- Born: Tryphena Jessica Thompson April 20, 1894 Cradley, Worcestershire, England
- Died: May 14, 1995 (aged 101) Eastbourne, East Sussex, England
- Other names: Jessica Noakes; Jessica Barton;
- Known for: Aviation pioneer
- Spouses: Robert Blackburn ​ ​(m. 1914; div. 1936)​; Jack Noakes ​ ​(m. 1941, divorced)​; Stanley Barton ​ ​(m. 1953, divorced)​;
- Children: 5

= Jessy Blackburn =

British aviation pioneer (1894–1995)

Tryphena Jessica "Jessy" Blackburn ( Thompson; formerly Noakes and Barton; 20 April 1894 – 14 May 1995) was a British aviation pioneer and one of the first women to fly a British monoplane.

==Biography==
Born on 20 April 1894, Cradley, Worcestershire, England she was left an orphan while young. Her father, Wesley Thompson, was a doctor. He and his wife Catherline died when Blackburn was three. She was raised by her older brother Clarence and later by her sister Eugenie. Blackburn was sent to Ecole d'Etrangers in Brussels in 1910. She met her husband, the Yorkshire engineer Robert Blackburn, in 1912 and he introduced her to his love of aviation. The couple married in 1914.

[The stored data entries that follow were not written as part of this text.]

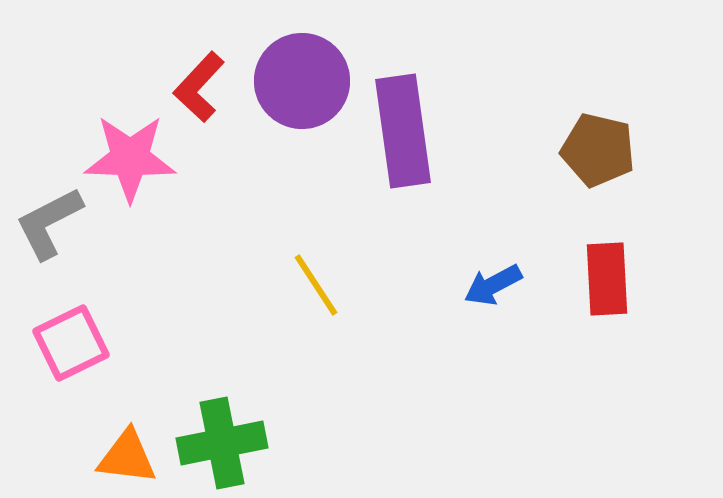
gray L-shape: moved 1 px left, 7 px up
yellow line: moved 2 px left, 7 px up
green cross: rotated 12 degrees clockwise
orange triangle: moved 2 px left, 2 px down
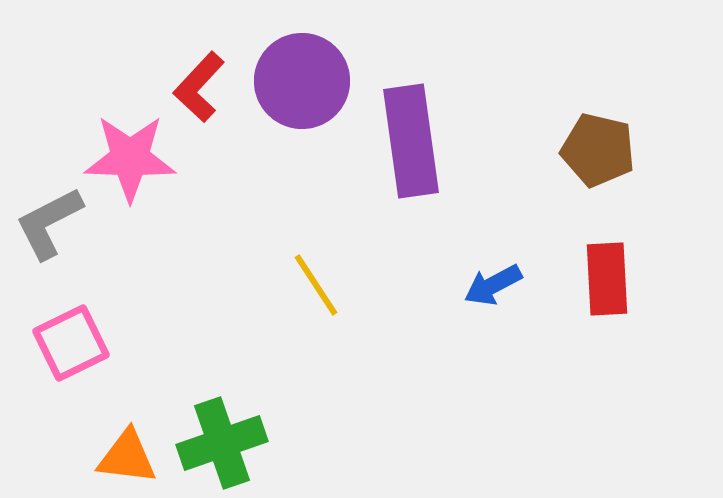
purple rectangle: moved 8 px right, 10 px down
green cross: rotated 8 degrees counterclockwise
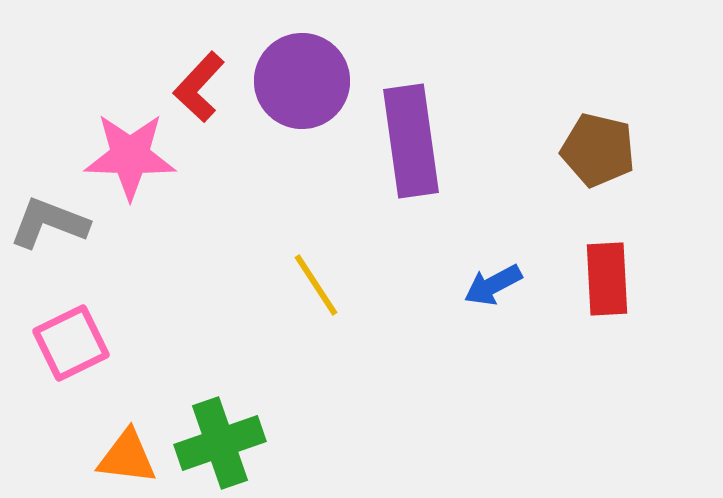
pink star: moved 2 px up
gray L-shape: rotated 48 degrees clockwise
green cross: moved 2 px left
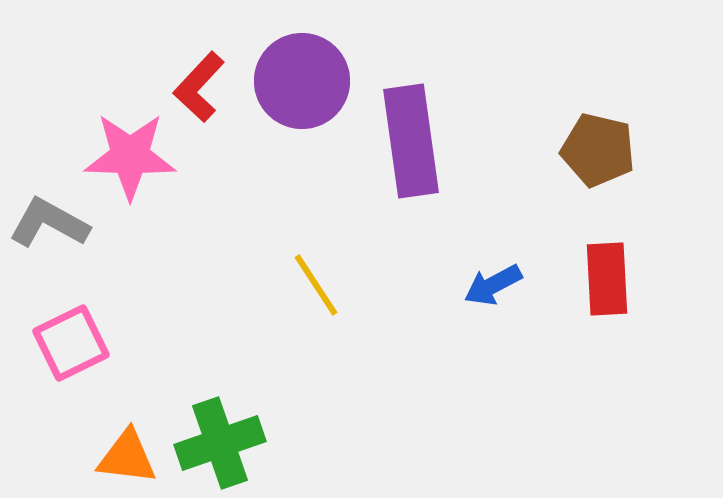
gray L-shape: rotated 8 degrees clockwise
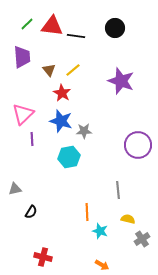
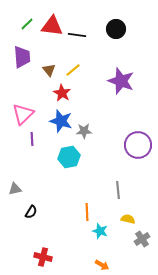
black circle: moved 1 px right, 1 px down
black line: moved 1 px right, 1 px up
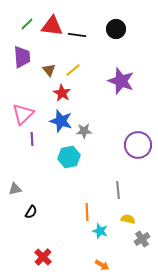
red cross: rotated 30 degrees clockwise
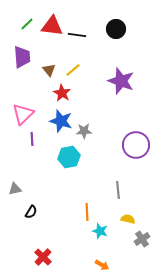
purple circle: moved 2 px left
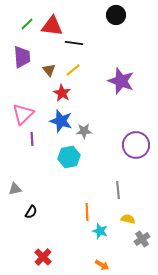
black circle: moved 14 px up
black line: moved 3 px left, 8 px down
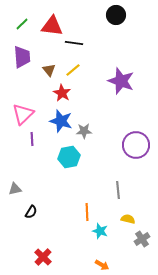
green line: moved 5 px left
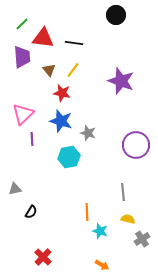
red triangle: moved 9 px left, 12 px down
yellow line: rotated 14 degrees counterclockwise
red star: rotated 18 degrees counterclockwise
gray star: moved 4 px right, 2 px down; rotated 21 degrees clockwise
gray line: moved 5 px right, 2 px down
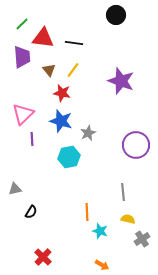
gray star: rotated 28 degrees clockwise
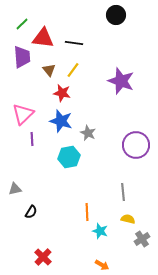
gray star: rotated 21 degrees counterclockwise
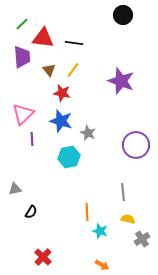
black circle: moved 7 px right
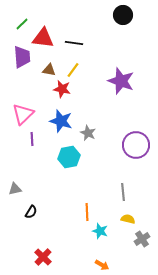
brown triangle: rotated 40 degrees counterclockwise
red star: moved 4 px up
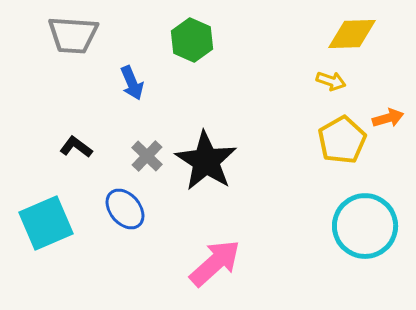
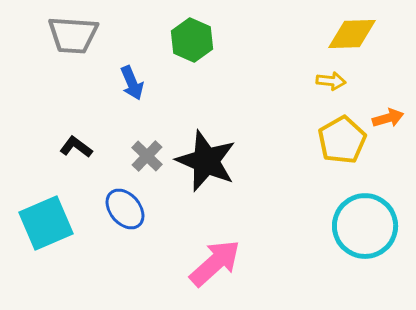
yellow arrow: rotated 12 degrees counterclockwise
black star: rotated 10 degrees counterclockwise
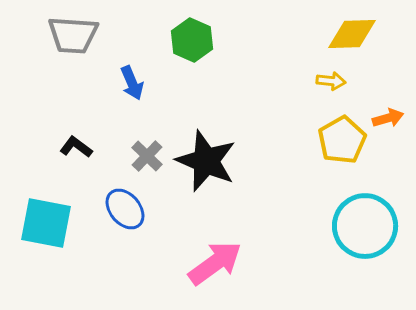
cyan square: rotated 34 degrees clockwise
pink arrow: rotated 6 degrees clockwise
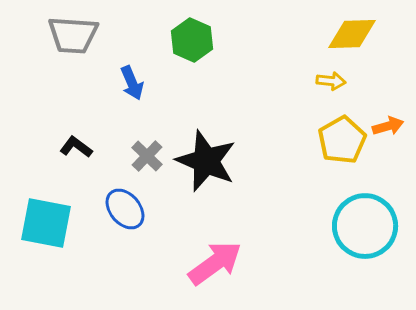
orange arrow: moved 8 px down
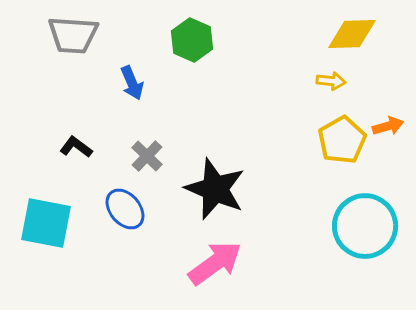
black star: moved 9 px right, 28 px down
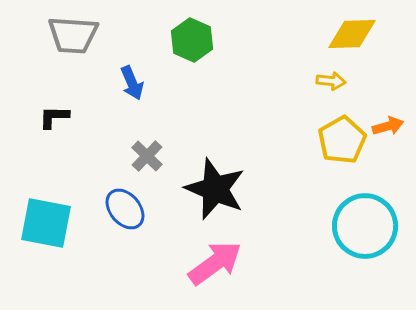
black L-shape: moved 22 px left, 30 px up; rotated 36 degrees counterclockwise
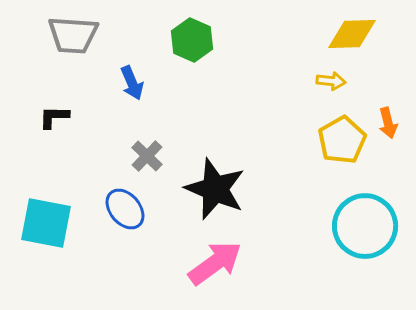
orange arrow: moved 3 px up; rotated 92 degrees clockwise
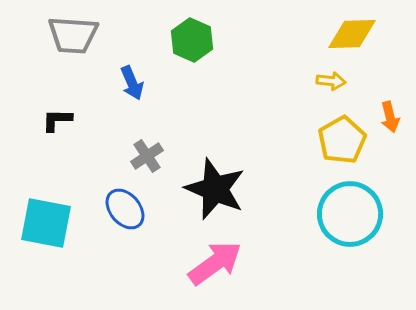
black L-shape: moved 3 px right, 3 px down
orange arrow: moved 2 px right, 6 px up
gray cross: rotated 12 degrees clockwise
cyan circle: moved 15 px left, 12 px up
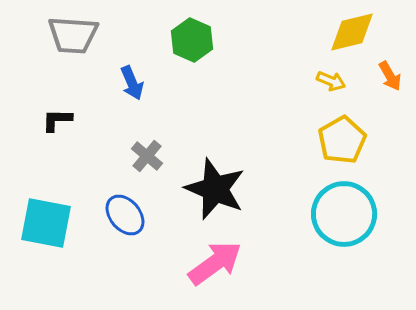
yellow diamond: moved 2 px up; rotated 12 degrees counterclockwise
yellow arrow: rotated 16 degrees clockwise
orange arrow: moved 41 px up; rotated 16 degrees counterclockwise
gray cross: rotated 16 degrees counterclockwise
blue ellipse: moved 6 px down
cyan circle: moved 6 px left
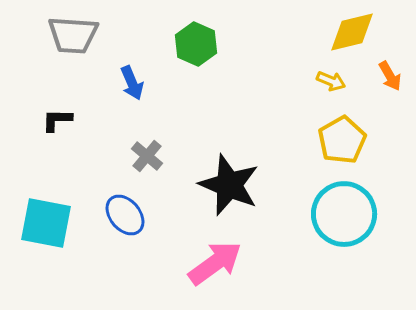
green hexagon: moved 4 px right, 4 px down
black star: moved 14 px right, 4 px up
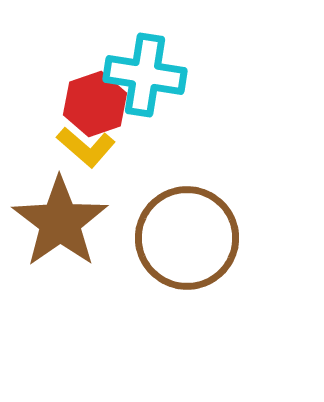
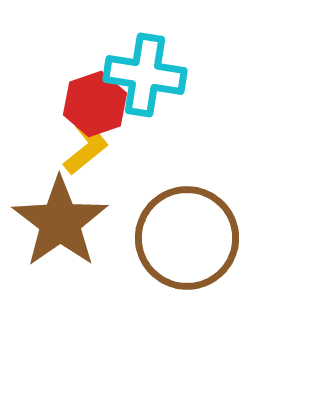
yellow L-shape: rotated 80 degrees counterclockwise
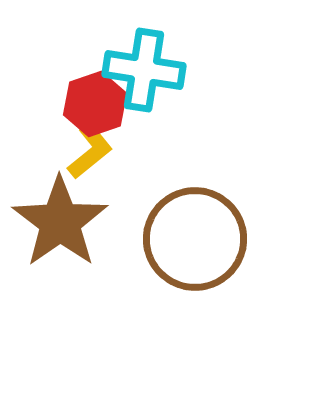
cyan cross: moved 1 px left, 5 px up
yellow L-shape: moved 4 px right, 4 px down
brown circle: moved 8 px right, 1 px down
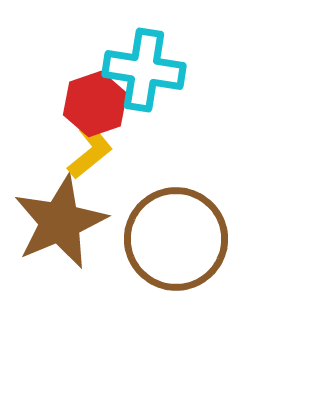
brown star: rotated 12 degrees clockwise
brown circle: moved 19 px left
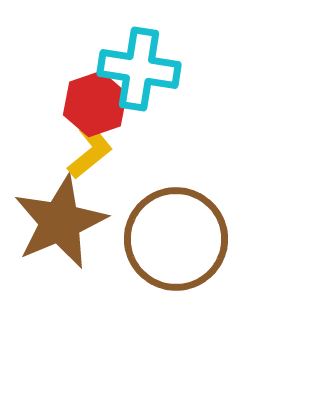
cyan cross: moved 5 px left, 1 px up
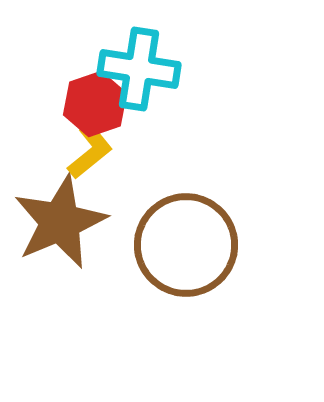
brown circle: moved 10 px right, 6 px down
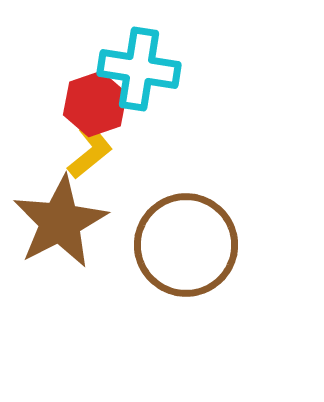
brown star: rotated 4 degrees counterclockwise
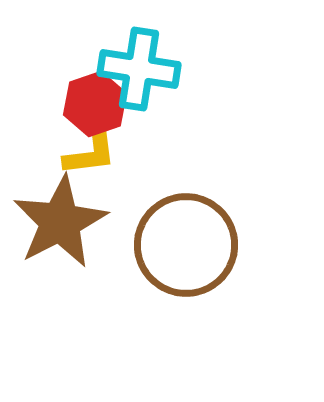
yellow L-shape: moved 3 px down; rotated 32 degrees clockwise
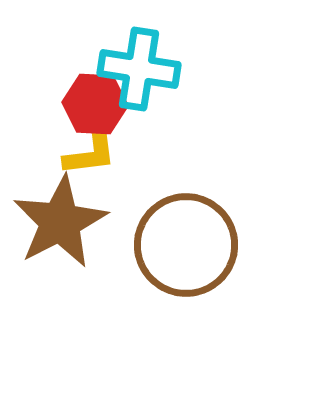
red hexagon: rotated 22 degrees clockwise
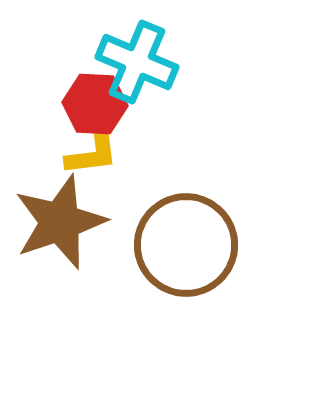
cyan cross: moved 2 px left, 7 px up; rotated 14 degrees clockwise
yellow L-shape: moved 2 px right
brown star: rotated 8 degrees clockwise
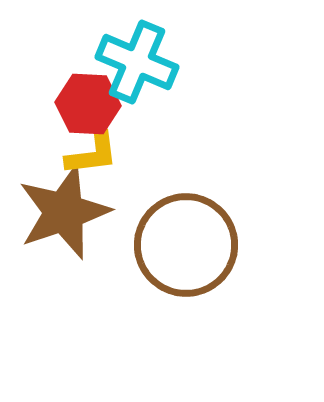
red hexagon: moved 7 px left
brown star: moved 4 px right, 10 px up
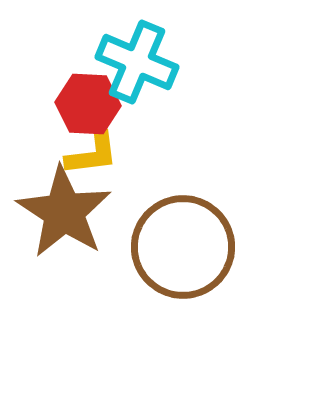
brown star: rotated 20 degrees counterclockwise
brown circle: moved 3 px left, 2 px down
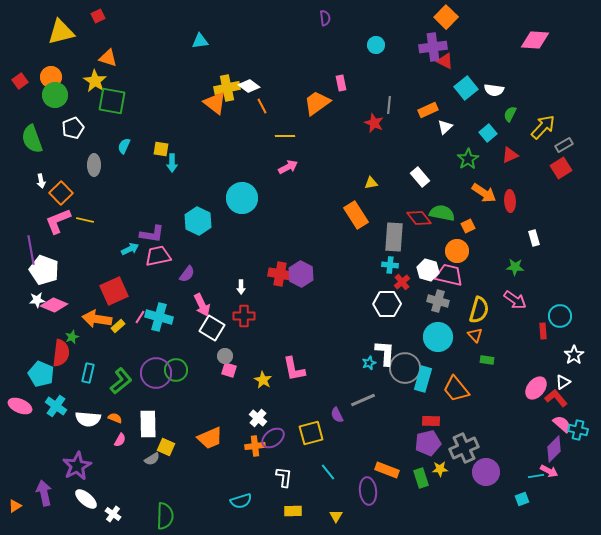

The Blackburns founded Blackburn Aircraft using her inheritance. Jessy became an important asset in the sales and marketing of the company. She hosted RAF officials, politicians, media and aviation pioneers in their homes in Leeds and in Bowcliffe Hall, in Bramham. Blackburn learned to fly in Roundhay Park in Leeds, the test location for the company's new aircraft. She attended most of the major flying events of the next twenty years. Blackburn flew in the 1922 and 1928 King's Cup Air Races.

==Personal life==
Blackburn had three sons and two daughters. Her youngest, Peter, spent two years in Switzerland with tuberculosis. Another son, Rob, was killed in an accident in 1935 when he was hit by a car while riding his bike. Her marriage ended the following year. Blackburn married again in 1941 to Group Captain Jack Noakes but again the marriage ended in divorce. She went on to marry Stanley Barton in 1953. Again this marriage did not last. Blackburn returned each time to using her first married name.

She celebrated her 100th birthday in the Grand Hotel in Eastbourne and died in 1995, aged 101.